| PASSAGE TO READ |
I'm listening to one of my favorite folk singers. I've been following her for years and she's getting big. I'm listening to her interview on NPR. She says during the interview that people are heroes in very private ways...and that she tries to acknowledge that more than other people do.

This struck a cord tonight. On the outside, I am a struggling single mom, working a stressful but somewhat pointless job. In a tattered house in a threadbare neighborhood teetering on the edge. Wracked with debt, dirty dishes in the sink, garbage day missed again, grass yellowing, crisping and crumbling to dust. On the outside, I am a mess, a disaster, an example to others of what can go wrong, and which path not to take.

And yet...I am a hero in a very private way, in a way that is not recognized by current society. Most of my "real work" is unpaid, exhausting, crucial and arduous. And largely unrecognized, unvalued. And for those close enough to know, I am mighty, and amazing, and powerful, and beautiful and spirited, brave and determined. Stoic and simultaneously overwrought and turbulent. The surface smooth enough, with almost imperceptible breaks of frenzy that others seem to pick up on, some almost vague wiff of unhingedeness that they can almost smell and makes them turn their cart the other way back down the aisle, lest they get too close and it might swallow them up.

| TASK GOAL |
Copy the passage starting at the words with "And yet...I am" and stopping after "swallow them up.", changing "cart" to "basket". The entries that come next have nothing to do with the passage.

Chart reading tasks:
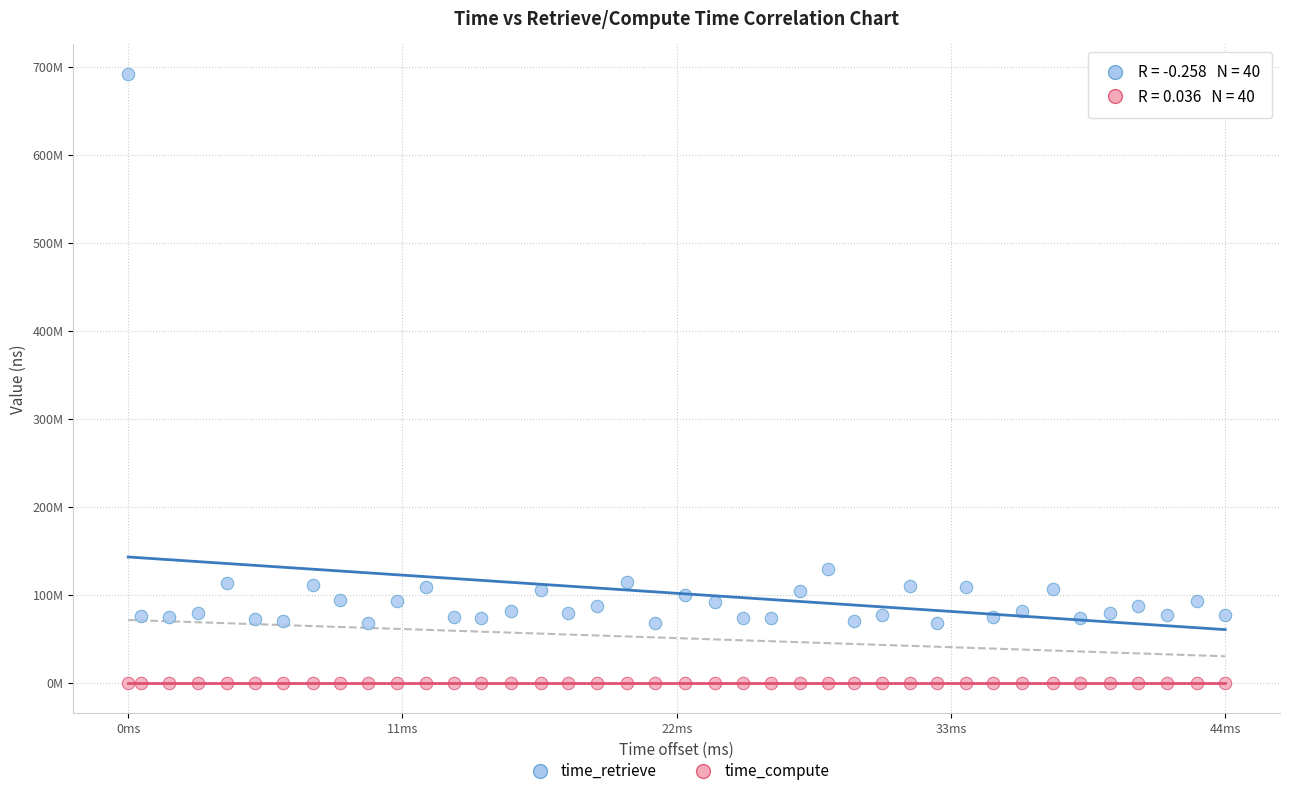

What are all the series names shown in the legend?

time_retrieve, time_compute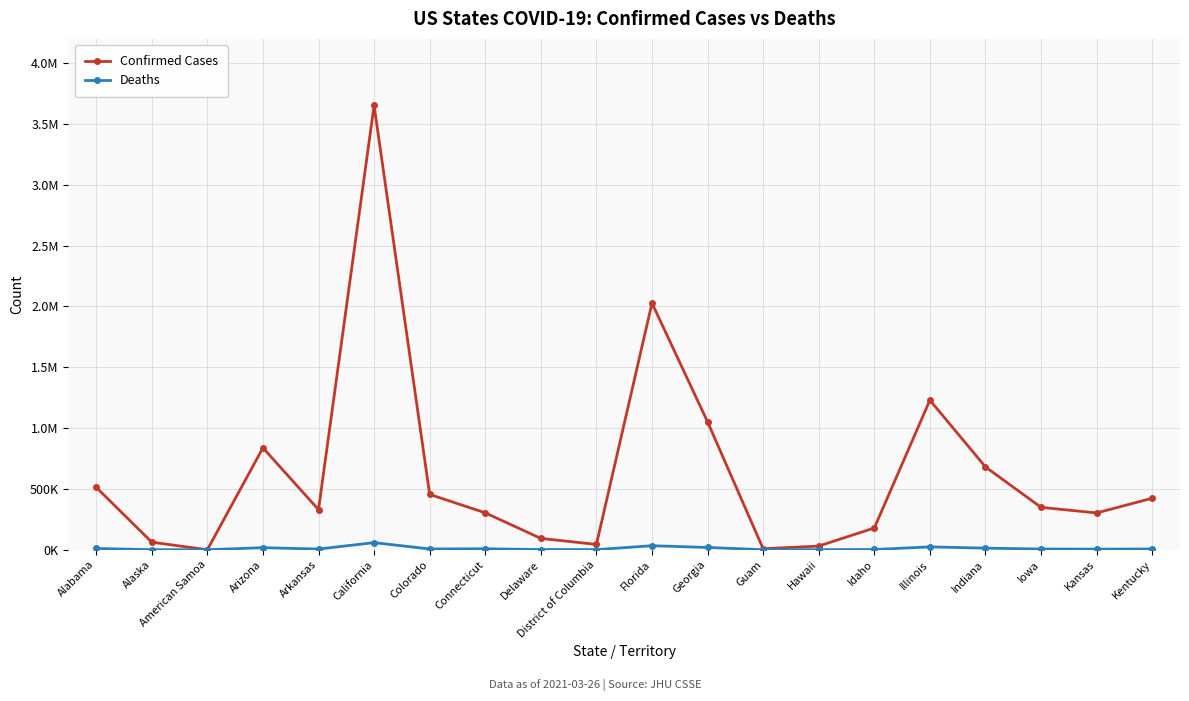

Does the chart have visible grid lines?

Yes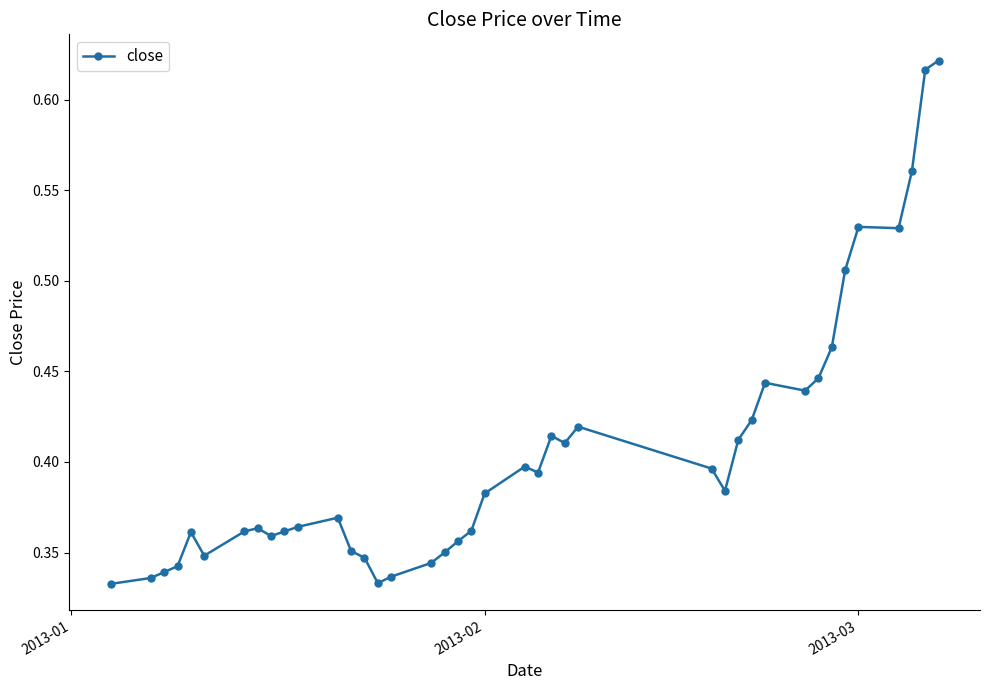

How many values are between 0 and 1?

40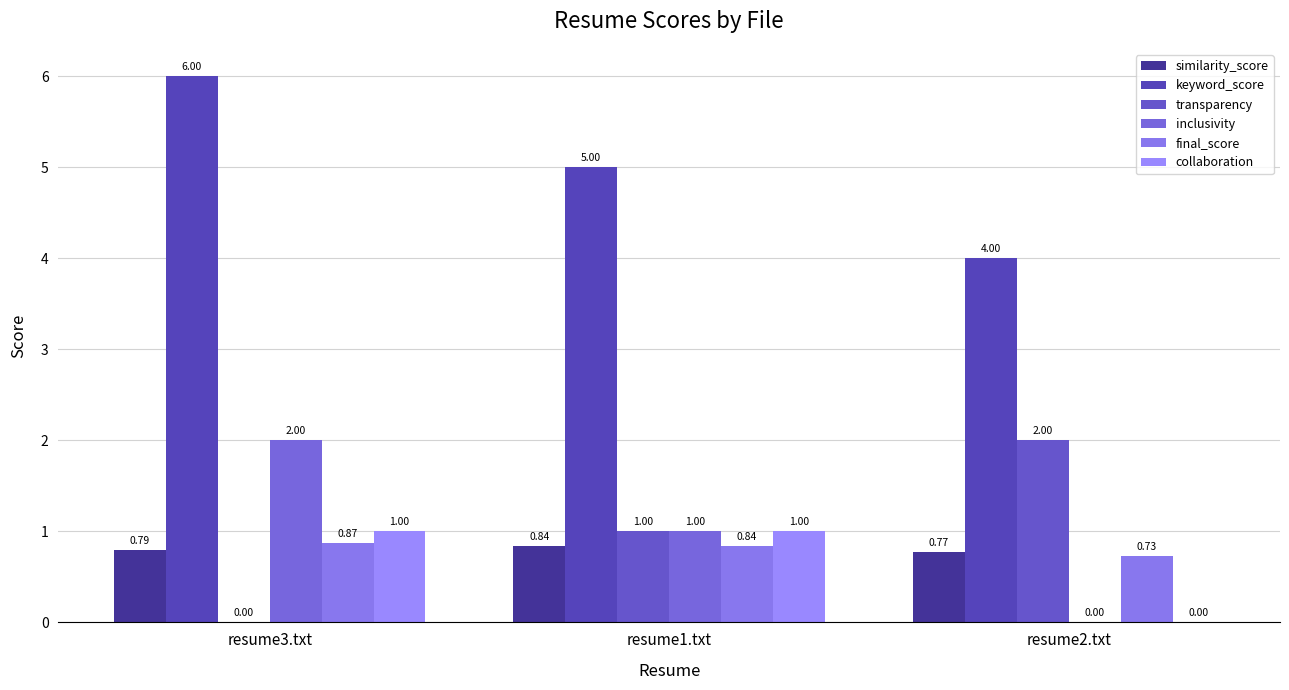

How many categories are shown in the chart?

3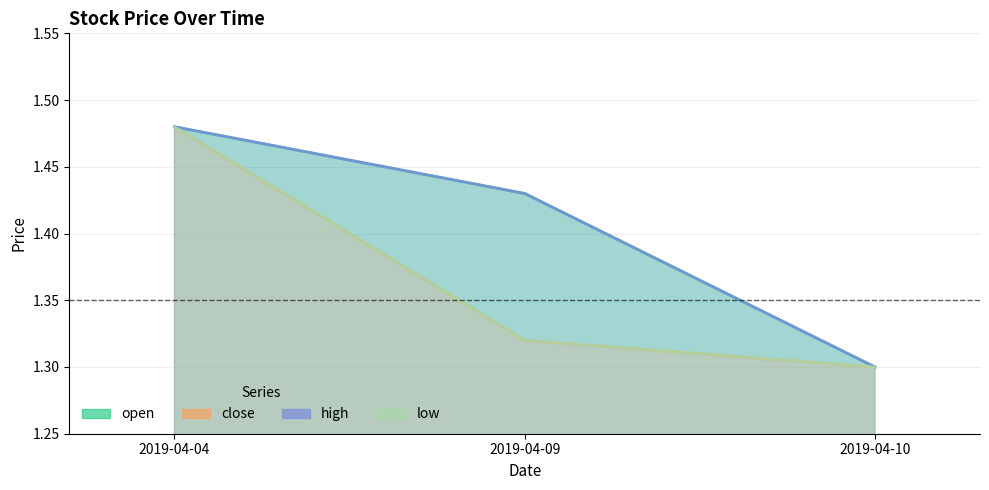

What are all the series names shown in the legend?

open, close, high, low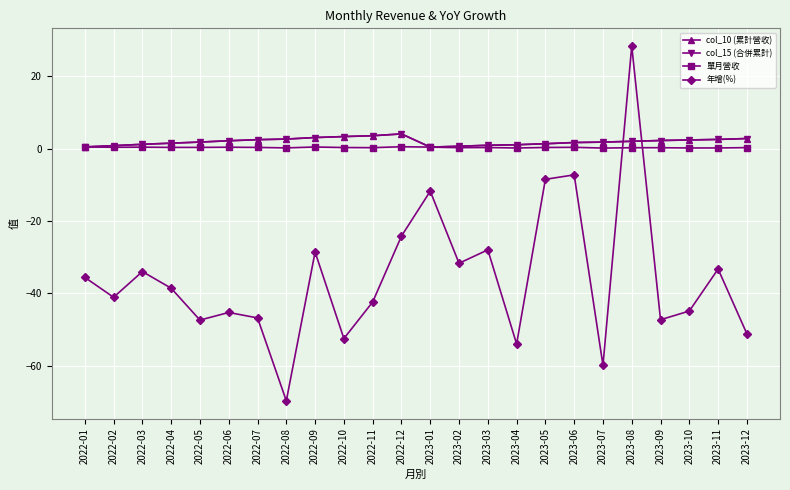

In col_15 (合併累計), how many points are lower than both neighbors (excluding endpoints)?

1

| YOUR SOLUTION |
And yet...I am a hero in a very private way, in a way that is not recognized by current society. Most of my "real work" is unpaid, exhausting, crucial and arduous. And largely unrecognized, unvalued. And for those close enough to know, I am mighty, and amazing, and powerful, and beautiful and spirited, brave and determined. Stoic and simultaneously overwrought and turbulent. The surface smooth enough, with almost imperceptible breaks of frenzy that others seem to pick up on, some almost vague wiff of unhingedeness that they can almost smell and makes them turn their basket the other way back down the aisle, lest they get too close and it might swallow them up.